The problem
Without including any picture, transcribe the entries below word for word.

START Exercise material

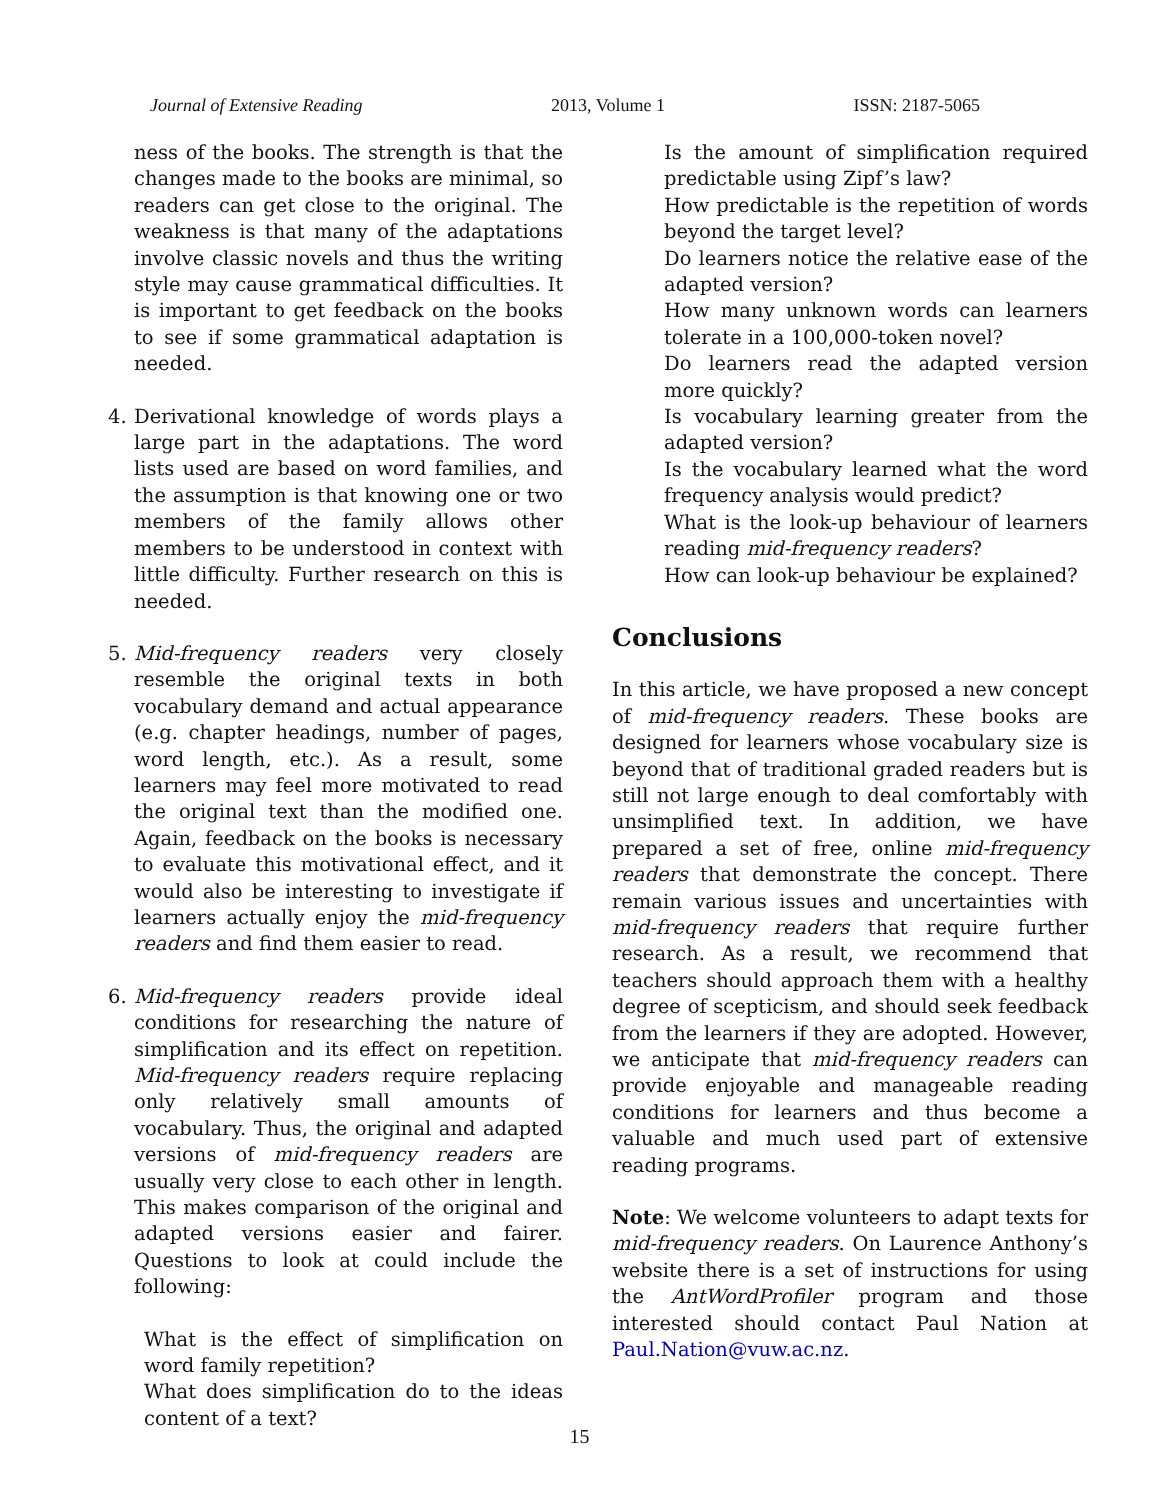Journal of Extensive Reading 2013, Volume 1 ISSN: 2187-5065
ness of the books. The strength is that the changes made to the books are minimal, so readers can get close to the original. The weakness is that many of the adaptations involve classic novels and thus the writing style may cause grammatical difficulties. It is important to get feedback on the books to see if some grammatical adaptation is needed.
4. Derivational knowledge of words plays a large part in the adaptations. The word lists used are based on word families, and the assumption is that knowing one or two members of the family allows other members to be understood in context with little difficulty. Further research on this is needed.
5. Mid-frequency readers very closely resemble the original texts in both vocabulary demand and actual appearance (e.g. chapter headings, number of pages, word length, etc.). As a result, some learners may feel more motivated to read the original text than the modified one. Again, feedback on the books is necessary to evaluate this motivational effect, and it would also be interesting to investigate if learners actually enjoy the mid-frequency readers and find them easier to read.
6. Mid-frequency readers provide ideal conditions for researching the nature of simplification and its effect on repetition. Mid-frequency readers require replacing only relatively small amounts of vocabulary. Thus, the original and adapted versions of mid-frequency readers are usually very close to each other in length. This makes comparison of the original and adapted versions easier and fairer. Questions to look at could include the following:
What is the effect of simplification on word family repetition?
What does simplification do to the ideas content of a text?
Is the amount of simplification required predictable using Zipf’s law?
How predictable is the repetition of words beyond the target level?
Do learners notice the relative ease of the adapted version?
How many unknown words can learners tolerate in a 100,000-token novel?
Do learners read the adapted version more quickly?
Is vocabulary learning greater from the adapted version?
Is the vocabulary learned what the word frequency analysis would predict?
What is the look-up behaviour of learners reading mid-frequency readers?
How can look-up behaviour be explained?
Conclusions
In this article, we have proposed a new concept of mid-frequency readers. These books are designed for learners whose vocabulary size is beyond that of traditional graded readers but is still not large enough to deal comfortably with unsimplified text. In addition, we have prepared a set of free, online mid-frequency readers that demonstrate the concept. There remain various issues and uncertainties with mid-frequency readers that require further research. As a result, we recommend that teachers should approach them with a healthy degree of scepticism, and should seek feedback from the learners if they are adopted. However, we anticipate that mid-frequency readers can provide enjoyable and manageable reading conditions for learners and thus become a valuable and much used part of extensive reading programs.
Note: We welcome volunteers to adapt texts for mid-frequency readers. On Laurence Anthony’s website there is a set of instructions for using the AntWordProfiler program and those interested should contact Paul Nation at Paul.Nation@vuw.ac.nz.
15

END Exercise material

Task result
Journal of Extensive Reading 2013, Volume 1 ISSN: 2187-5065
ness of the books. The strength is that the changes made to the books are minimal, so readers can get close to the original. The weakness is that many of the adaptations involve classic novels and thus the writing style may cause grammatical difficulties. It is important to get feedback on the books to see if some grammatical adaptation is needed.
4. Derivational knowledge of words plays a large part in the adaptations. The word lists used are based on word families, and the assumption is that knowing one or two members of the family allows other members to be understood in context with little difficulty. Further research on this is needed.
5. Mid-frequency readers very closely resemble the original texts in both vocabulary demand and actual appearance (e.g. chapter headings, number of pages, word length, etc.). As a result, some learners may feel more motivated to read the original text than the modified one. Again, feedback on the books is necessary to evaluate this motivational effect, and it would also be interesting to investigate if learners actually enjoy the mid-frequency readers and find them easier to read.
6. Mid-frequency readers provide ideal conditions for researching the nature of simplification and its effect on repetition. Mid-frequency readers require replacing only relatively small amounts of vocabulary. Thus, the original and adapted versions of mid-frequency readers are usually very close to each other in length. This makes comparison of the original and adapted versions easier and fairer. Questions to look at could include the following:
What is the effect of simplification on word family repetition?
What does simplification do to the ideas content of a text?
Is the amount of simplification required predictable using Zipf’s law?
How predictable is the repetition of words beyond the target level?
Do learners notice the relative ease of the adapted version?
How many unknown words can learners tolerate in a 100,000-token novel?
Do learners read the adapted version more quickly?
Is vocabulary learning greater from the adapted version?
Is the vocabulary learned what the word frequency analysis would predict?
What is the look-up behaviour of learners reading mid-frequency readers?
How can look-up behaviour be explained?
Conclusions
In this article, we have proposed a new concept of mid-frequency readers. These books are designed for learners whose vocabulary size is beyond that of traditional graded readers but is still not large enough to deal comfortably with unsimplified text. In addition, we have prepared a set of free, online mid-frequency readers that demonstrate the concept. There remain various issues and uncertainties with mid-frequency readers that require further research. As a result, we recommend that teachers should approach them with a healthy degree of scepticism, and should seek feedback from the learners if they are adopted. However, we anticipate that mid-frequency readers can provide enjoyable and manageable reading conditions for learners and thus become a valuable and much used part of extensive reading programs.
Note: We welcome volunteers to adapt texts for mid-frequency readers. On Laurence Anthony’s website there is a set of instructions for using the AntWordProfiler program and those interested should contact Paul Nation at Paul.Nation@vuw.ac.nz.
15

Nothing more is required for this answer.